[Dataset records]
..........
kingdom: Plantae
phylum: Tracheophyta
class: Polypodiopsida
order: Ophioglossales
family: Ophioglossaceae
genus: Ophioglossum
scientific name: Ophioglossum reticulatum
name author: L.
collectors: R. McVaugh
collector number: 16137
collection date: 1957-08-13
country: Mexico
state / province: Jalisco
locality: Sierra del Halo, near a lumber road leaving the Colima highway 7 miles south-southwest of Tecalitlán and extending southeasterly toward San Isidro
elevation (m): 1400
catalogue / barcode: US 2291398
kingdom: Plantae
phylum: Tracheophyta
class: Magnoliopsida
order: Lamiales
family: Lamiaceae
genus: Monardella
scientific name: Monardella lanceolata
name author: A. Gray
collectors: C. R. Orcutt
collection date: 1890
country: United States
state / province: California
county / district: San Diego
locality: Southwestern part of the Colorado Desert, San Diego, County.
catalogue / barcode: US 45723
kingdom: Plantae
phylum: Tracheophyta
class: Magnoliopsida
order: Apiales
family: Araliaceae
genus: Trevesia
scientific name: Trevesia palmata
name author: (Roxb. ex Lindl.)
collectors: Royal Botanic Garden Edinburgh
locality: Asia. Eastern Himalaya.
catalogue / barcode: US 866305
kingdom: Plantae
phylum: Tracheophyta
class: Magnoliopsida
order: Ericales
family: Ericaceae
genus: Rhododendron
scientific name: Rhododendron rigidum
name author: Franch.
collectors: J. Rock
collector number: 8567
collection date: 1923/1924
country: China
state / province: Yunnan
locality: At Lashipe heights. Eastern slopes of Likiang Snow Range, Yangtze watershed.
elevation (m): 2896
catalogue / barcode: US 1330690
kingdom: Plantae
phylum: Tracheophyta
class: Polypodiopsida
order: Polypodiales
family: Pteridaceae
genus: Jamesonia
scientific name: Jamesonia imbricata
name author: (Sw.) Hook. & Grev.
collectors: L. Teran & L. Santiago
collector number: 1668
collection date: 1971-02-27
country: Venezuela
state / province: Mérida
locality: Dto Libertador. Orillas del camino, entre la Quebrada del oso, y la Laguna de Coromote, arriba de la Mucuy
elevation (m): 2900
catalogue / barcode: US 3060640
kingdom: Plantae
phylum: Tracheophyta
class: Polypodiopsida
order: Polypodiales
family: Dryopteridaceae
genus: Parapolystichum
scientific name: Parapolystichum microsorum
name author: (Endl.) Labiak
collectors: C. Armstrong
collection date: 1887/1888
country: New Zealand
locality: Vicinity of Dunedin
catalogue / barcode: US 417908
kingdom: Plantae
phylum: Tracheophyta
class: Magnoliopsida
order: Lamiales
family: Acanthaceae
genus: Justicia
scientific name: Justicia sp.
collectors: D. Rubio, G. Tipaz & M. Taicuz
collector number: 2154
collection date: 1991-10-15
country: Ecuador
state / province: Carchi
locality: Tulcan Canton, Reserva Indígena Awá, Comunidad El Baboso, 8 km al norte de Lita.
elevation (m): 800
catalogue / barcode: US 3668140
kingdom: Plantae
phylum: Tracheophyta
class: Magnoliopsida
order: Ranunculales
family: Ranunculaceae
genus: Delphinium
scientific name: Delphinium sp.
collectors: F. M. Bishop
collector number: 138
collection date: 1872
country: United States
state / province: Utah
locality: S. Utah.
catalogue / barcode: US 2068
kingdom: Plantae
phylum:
..........
## What is being asked
Lay out every line of the rows above as a numbered list, omitting blank lines.

## Result of this task
1. kingdom: Plantae
2. phylum: Tracheophyta
3. class: Polypodiopsida
4. order: Ophioglossales
5. family: Ophioglossaceae
6. genus: Ophioglossum
7. scientific name: Ophioglossum reticulatum
8. name author: L.
9. collectors: R. McVaugh
10. collector number: 16137
11. collection date: 1957-08-13
12. country: Mexico
13. state / province: Jalisco
14. locality: Sierra del Halo, near a lumber road leaving the Colima highway 7 miles south-southwest of Tecalitlán and extending southeasterly toward San Isidro
15. elevation (m): 1400
16. catalogue / barcode: US 2291398
17. kingdom: Plantae
18. phylum: Tracheophyta
19. class: Magnoliopsida
20. order: Lamiales
21. family: Lamiaceae
22. genus: Monardella
23. scientific name: Monardella lanceolata
24. name author: A. Gray
25. collectors: C. R. Orcutt
26. collection date: 1890
27. country: United States
28. state / province: California
29. county / district: San Diego
30. locality: Southwestern part of the Colorado Desert, San Diego, County.
31. catalogue / barcode: US 45723
32. kingdom: Plantae
33. phylum: Tracheophyta
34. class: Magnoliopsida
35. order: Apiales
36. family: Araliaceae
37. genus: Trevesia
38. scientific name: Trevesia palmata
39. name author: (Roxb. ex Lindl.)
40. collectors: Royal Botanic Garden Edinburgh
41. locality: Asia. Eastern Himalaya.
42. catalogue / barcode: US 866305
43. kingdom: Plantae
44. phylum: Tracheophyta
45. class: Magnoliopsida
46. order: Ericales
47. family: Ericaceae
48. genus: Rhododendron
49. scientific name: Rhododendron rigidum
50. name author: Franch.
51. collectors: J. Rock
52. collector number: 8567
53. collection date: 1923/1924
54. country: China
55. state / province: Yunnan
56. locality: At Lashipe heights. Eastern slopes of Likiang Snow Range, Yangtze watershed.
57. elevation (m): 2896
58. catalogue / barcode: US 1330690
59. kingdom: Plantae
60. phylum: Tracheophyta
61. class: Polypodiopsida
62. order: Polypodiales
63. family: Pteridaceae
64. genus: Jamesonia
65. scientific name: Jamesonia imbricata
66. name author: (Sw.) Hook. & Grev.
67. collectors: L. Teran & L. Santiago
68. collector number: 1668
69. collection date: 1971-02-27
70. country: Venezuela
71. state / province: Mérida
72. locality: Dto Libertador. Orillas del camino, entre la Quebrada del oso, y la Laguna de Coromote, arriba de la Mucuy
73. elevation (m): 2900
74. catalogue / barcode: US 3060640
75. kingdom: Plantae
76. phylum: Tracheophyta
77. class: Polypodiopsida
78. order: Polypodiales
79. family: Dryopteridaceae
80. genus: Parapolystichum
81. scientific name: Parapolystichum microsorum
82. name author: (Endl.) Labiak
83. collectors: C. Armstrong
84. collection date: 1887/1888
85. country: New Zealand
86. locality: Vicinity of Dunedin
87. catalogue / barcode: US 417908
88. kingdom: Plantae
89. phylum: Tracheophyta
90. class: Magnoliopsida
91. order: Lamiales
92. family: Acanthaceae
93. genus: Justicia
94. scientific name: Justicia sp.
95. collectors: D. Rubio, G. Tipaz & M. Taicuz
96. collector number: 2154
97. collection date: 1991-10-15
98. country: Ecuador
99. state / province: Carchi
100. locality: Tulcan Canton, Reserva Indígena Awá, Comunidad El Baboso, 8 km al norte de Lita.
101. elevation (m): 800
102. catalogue / barcode: US 3668140
103. kingdom: Plantae
104. phylum: Tracheophyta
105. class: Magnoliopsida
106. order: Ranunculales
107. family: Ranunculaceae
108. genus: Delphinium
109. scientific name: Delphinium sp.
110. collectors: F. M. Bishop
111. collector number: 138
112. collection date: 1872
113. country: United States
114. state / province: Utah
115. locality: S. Utah.
116. catalogue / barcode: US 2068
117. kingdom: Plantae
118. phylum:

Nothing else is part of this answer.